In less than two months, Palestinians shift migration dynamics to Europe

In less than two months, Palestinians shift migration dynamics to Europe

Shafaq News/ On Wednesday, data released by the European Union Agency for Asylum revealed a surge of 18% in asylum applications within the bloc, reaching 1.14 million in 2023, marking the highest level since the migrant crisis of 2015-2016, with Palestinians emerging as the most sought-after asylum seekers following the events in Gaza, "at an unprecedented level."

The new data will likely fuel a heated debate on migration ahead of several local and national elections and the European Parliament elections in June.

According to the agency, Syrians and Afghans constituted the largest groups applying for asylum. In a new trend, Turks became the third-largest group of applicants, increasing their applications by 82% compared to the previous year.

The agency noted that the number of Palestinians applying for asylum reached an unprecedented level of 11,600 following the Israeli occupation war against Gaza, highlighting the difficulty in accurately registering their numbers due to the majority of EU member states not recognizing Palestine as a state.

In this regard, the European Parliament and EU member states reached a "historic agreement" on a sweeping reform of Europe's migration and asylum system, according to AFP, citing Vice-President of the Commission Margaritis Schinas.

European Commissioner for Home Affairs Ylva Johansson hailed what she described as a "historic moment." The Spanish presidency of the EU Council tweeted that a "political agreement on the five files of the new migration and asylum package" had been reached.

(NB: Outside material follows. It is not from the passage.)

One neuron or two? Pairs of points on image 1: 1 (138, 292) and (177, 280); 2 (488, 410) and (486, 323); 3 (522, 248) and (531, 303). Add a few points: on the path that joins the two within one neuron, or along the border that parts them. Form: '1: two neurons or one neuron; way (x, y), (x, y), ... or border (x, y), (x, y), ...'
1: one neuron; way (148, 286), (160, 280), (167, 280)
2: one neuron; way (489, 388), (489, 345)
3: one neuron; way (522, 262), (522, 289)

According to AFP, presented by the European Commission in September 2020, this package is a renewed attempt to reshape European regulations after a previous attempt failed in 2016 in the aftermath of the refugee crisis.

Meanwhile, Reuters reported that after overnight talks, representatives from the European Parliament and EU member state governments agreed on a set of laws for the Union, collectively called the "New Pact on Migration and Asylum," which is expected to come into effect next year.

These laws cover screening irregular migrants upon their arrival in the EU, procedures for handling asylum requests, rules for determining which EU country is responsible for processing the requests, and crisis management methods.